1919. Ein Bürgerkrieg fegt mit aller Gewalt über das zerfallene Zarenreich. Gefangen zwischen den Fronten, finden die beiden Freunde Willi und Maxim ein von Soldaten zurückgelassenes Maschinengewehr. Für Maxim ein Geschenk des Himmels, für Willi die größte Herauforderung seines Glaubens, denn als Sohn mennonitischer Siedler hat er gelernt, jede Form von Gewalt abzulehnen. Eine Zerreißprobe für die Freundschaft der beiden Jungs.
Während Willis Familie in der aufkommenden Sowjetdiktatur ums nackte Überleben und um ihren Glauben kämpft, schlägt sich Maxim ausgerechnet auf die Seite des Regimes.
Beide wissen nicht, ob sich ihre Wege je noch einmal kreuzen werden. Zwei Lebenswege inmitten der sowjetischen Diktatur, die unterschiedlicher kaum sein könnten.
Tim Tichatzki blickt in eines der dunkelsten Kapitel europäischer Geschichte, und erzählt zugleich ein Stück eigener Familiengeschichte. Schonungslos, packend und herzergreifend zu lesen.

 

Zusatzinformationen
  • Format: Buch - Gebunden
  • ISBN: 978-3-7655-0988-9
  • ISBN 10: 3765509884
  • Auflage: 1. Auflage, 15.02.2018
  • Seitenzahl: 464 S.
  • Maße: 13.2 x 20.5 x 3.7 cm
  • Gewicht: 664g

Extras

Leseprobe

Bewertungen

  • 4/5 Sterne

    Die Grausamkeit des Kriegs

    von
    Willi wächst in der Ukraine auf, in dem idyllischen Ort Osterwick. Vor langer Zeit fanden die mennonitischen Bewohner des Orts hier Zuflucht, und ihr tiefer Glaube prägt nun das Zusammenleben.
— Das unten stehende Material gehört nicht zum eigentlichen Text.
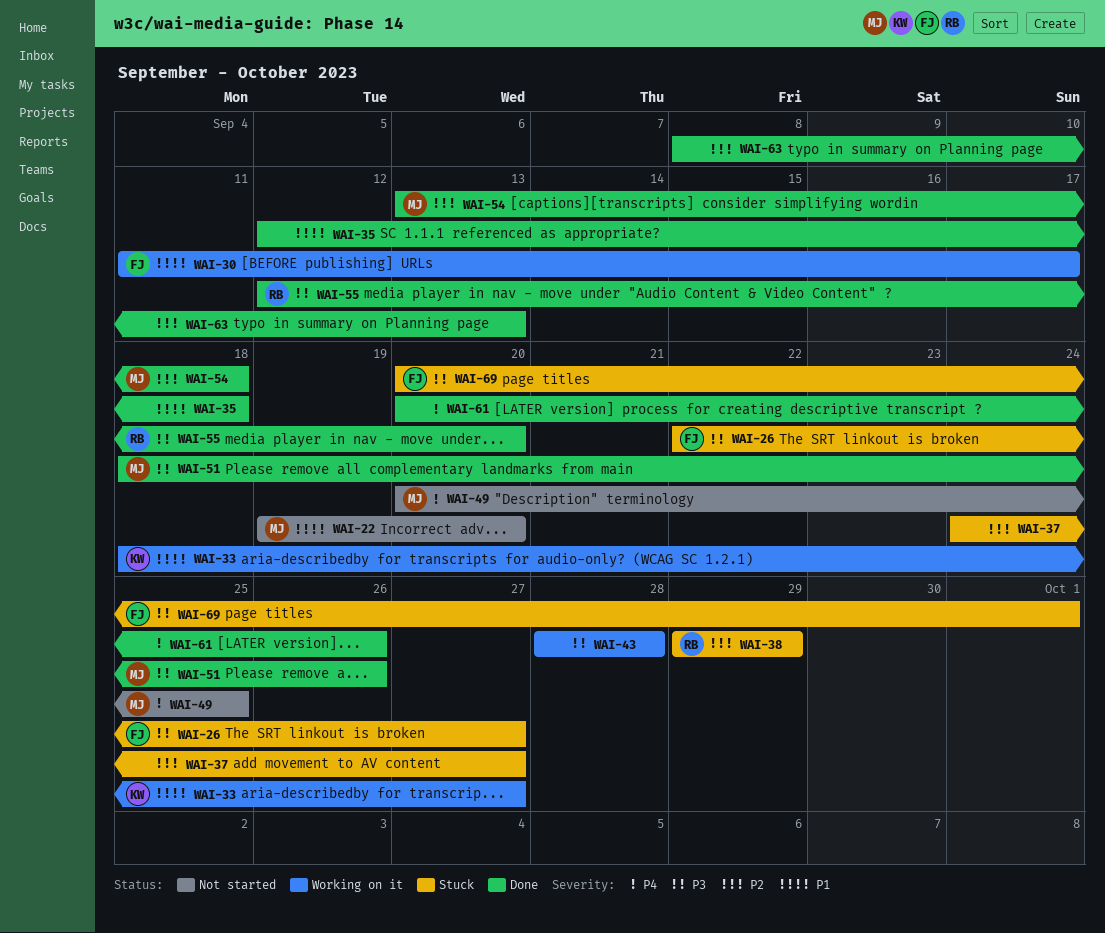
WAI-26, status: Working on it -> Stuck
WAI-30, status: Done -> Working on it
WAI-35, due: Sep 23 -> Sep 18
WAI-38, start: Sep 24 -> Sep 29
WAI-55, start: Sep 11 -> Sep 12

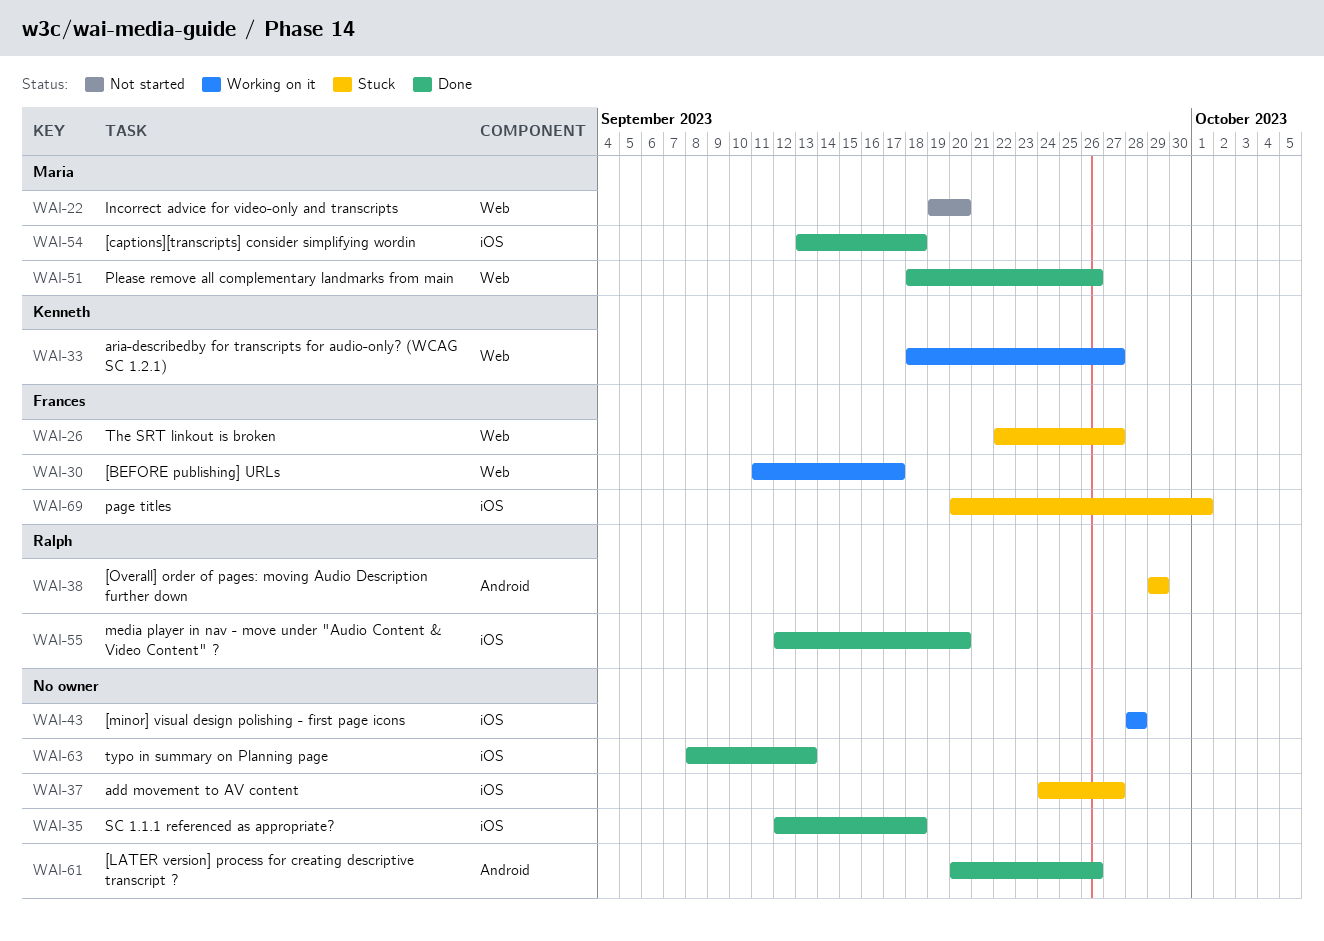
WAI-49: present -> none

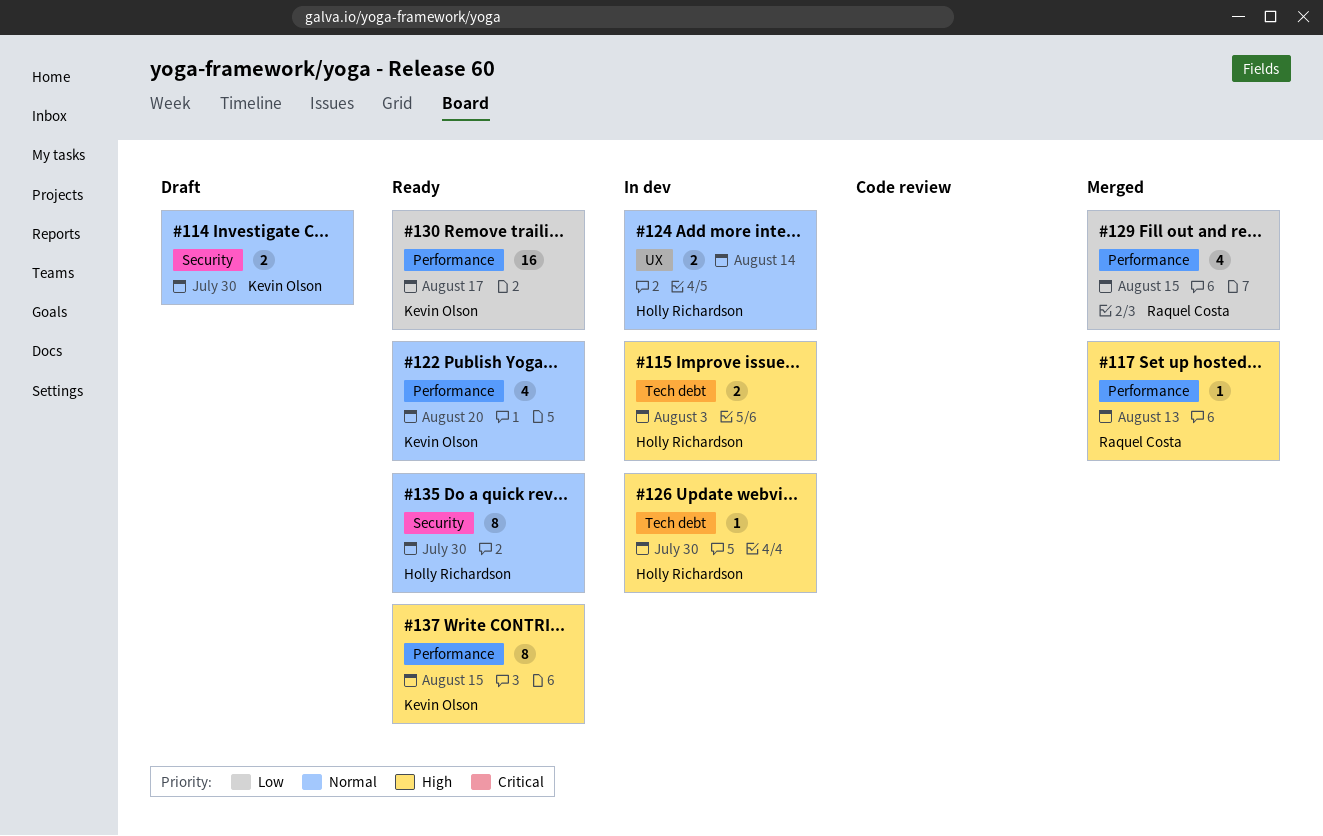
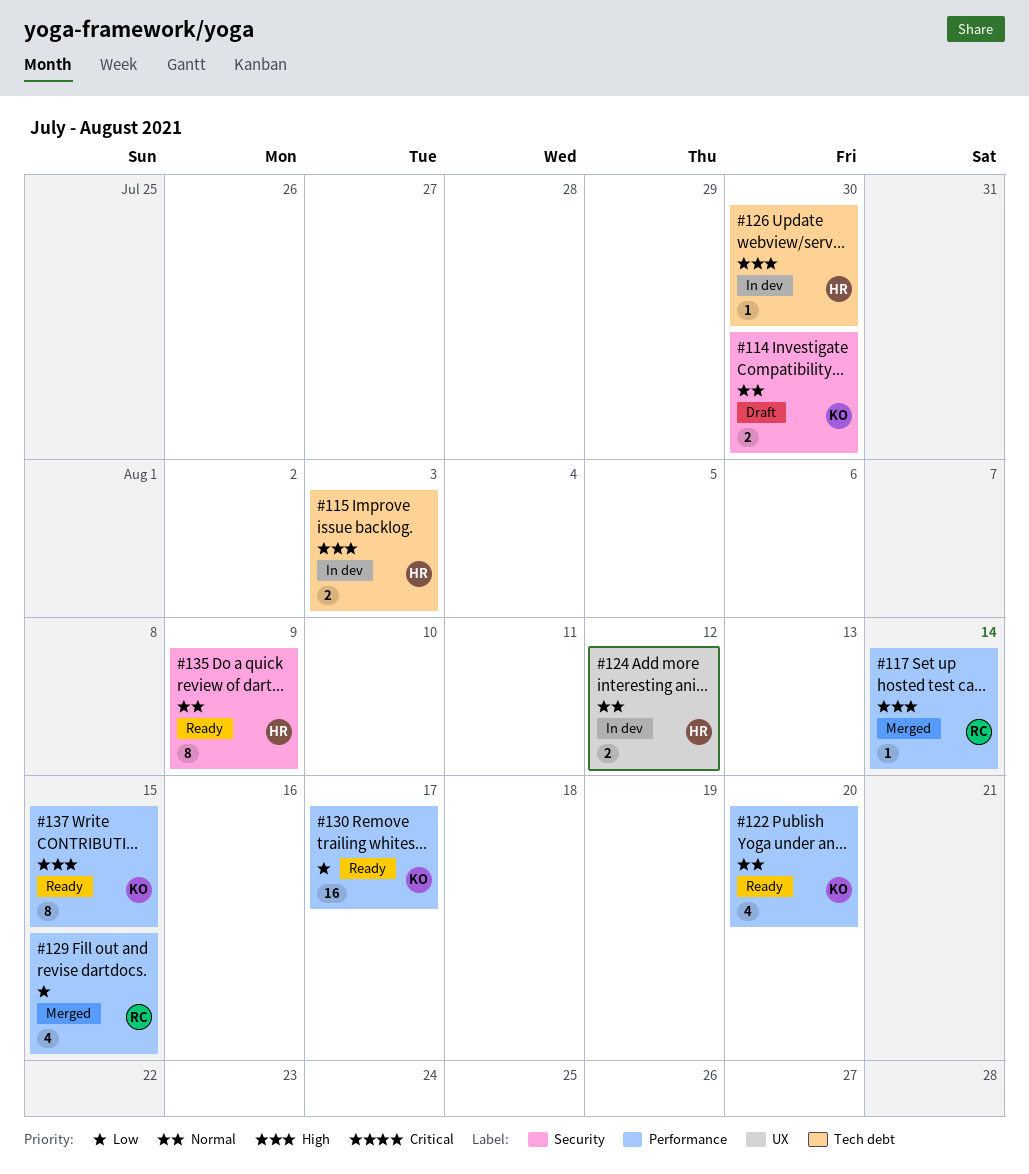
#117, due: Aug 13 -> Aug 14
#124, due: Aug 14 -> Aug 12
#135, due: Jul 30 -> Aug 9

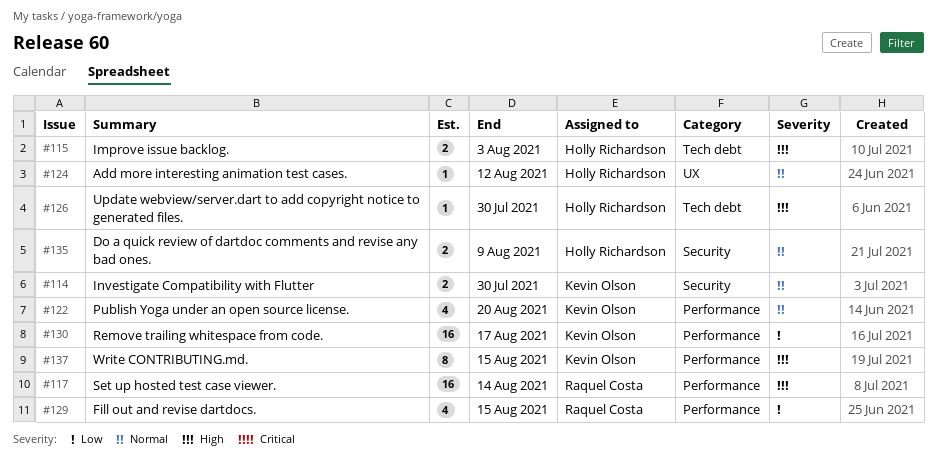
#117, estimate: 1 -> 16
#124, estimate: 2 -> 1
#135, estimate: 8 -> 2

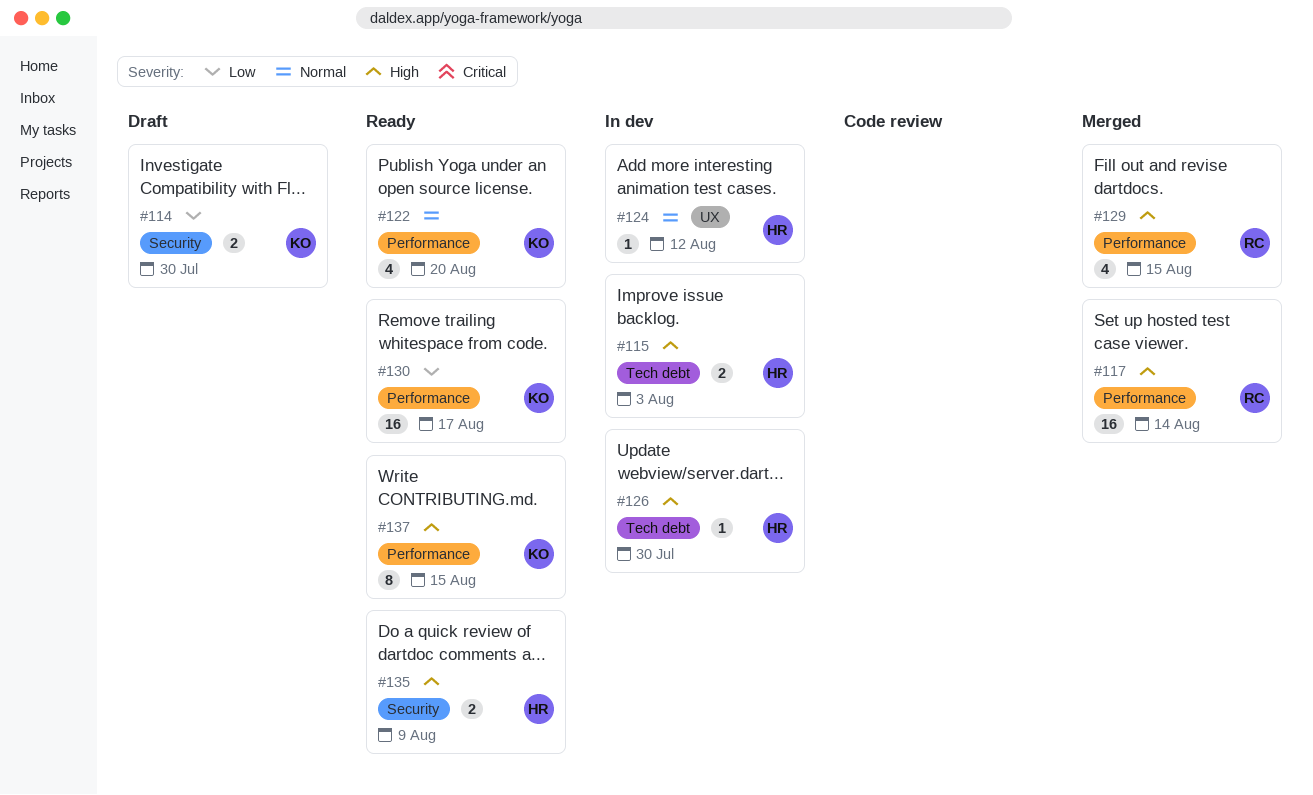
#114, priority: Normal -> Low
#129, priority: Low -> High
#135, priority: Normal -> High

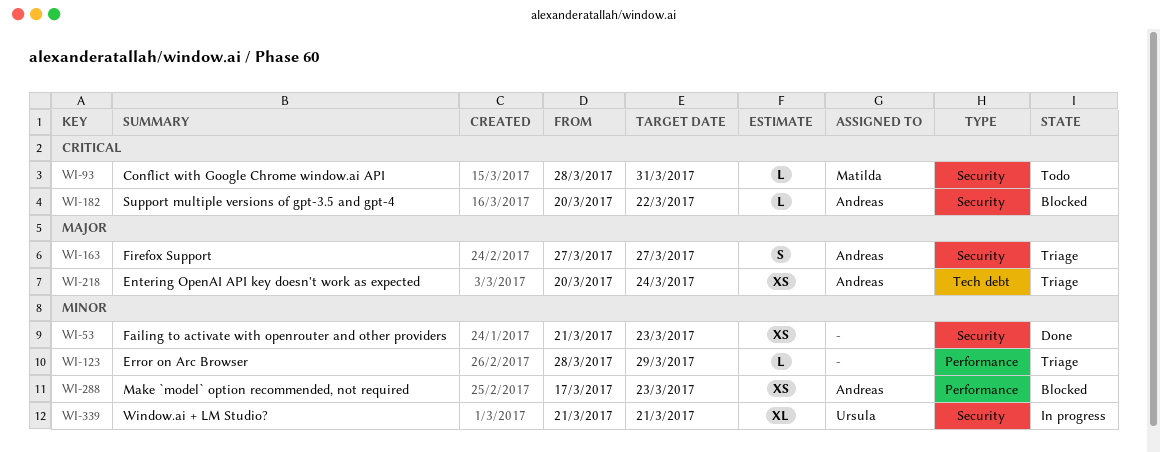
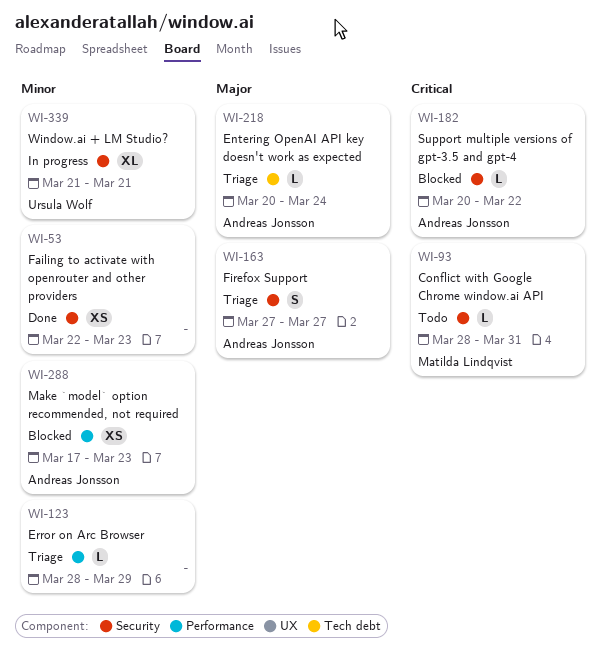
WI-53, start: Mar 21 -> Mar 22
WI-218, estimate: XS -> L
    Der Ukrainer Maxim und sein Vater finden bei der mennonitischen Familie Berger Zuflucht. Ihre Familie wurde von Tschekisten, sowjetische Geheimpolizisten, auseinandergerissen und die anderen Familienmitglieder wurden verschleppt.

    Die fast gleichaltrigen Jungen, Willi und Maxim, werden Freunde. Miteinander erleben sie wie die Idylle des Dorfs im Bürgerkrieg immer mehr zerbricht. Gewalt und Hunger sind an der Tagesordnung. Als Maxims Vater die Mutter von Willi verteidigt, kommt er ums Leben. Daraufhin verlässt der noch junge Maxim das Dorf.

    Beide Jungen erleben die folgenden, bewegten Jahre der Sowjetunion ganz unterschiedlich. Willi bleibt zunächst im Dorf. Er heiratet und gründet eine Familie. Aber es gibt nur kurze Zeiten des Friedens. Nach dem Bürgerkrieg herrscht der Hunger. Die Bauern werden mit List und Tücke enteignet, die Kirche außer Betrieb gesetzt.

    Dann bricht der zweite Weltkrieg herein, und die deutschstämmigen Mennoniten stehen zwischen den Fronten. Zu ihren Überzeugungen gehört Gewaltlosigkeit, aber angesichts ihrer misslichen Lage, fragen sie sich immer wieder ob sie sich zumindest wehren dürfen.

    Zuletzt findet Willi mit seiner Familie in Thüringen Zuflucht, aber im Zuge der Repatriierung werden sie nach Sibirien verschleppt, wo sie viele Jahre trotz starker Entbehrungen und verzweifeltem Hunger arbeiten müssen.

    Maxim macht im Sowjetregime Karriere. Bewegte ihn anfangs der Wunsch in seiner Position für Gerechtigkeit einzustehen, muss er mehr und mehr von seinen Träumen abrücken, denn ihm wird klar, entweder gehorcht er, oder er verliert sein Leben. Es dauert nicht lange, und er ist nicht mehr als ein Werkzeug des Staats.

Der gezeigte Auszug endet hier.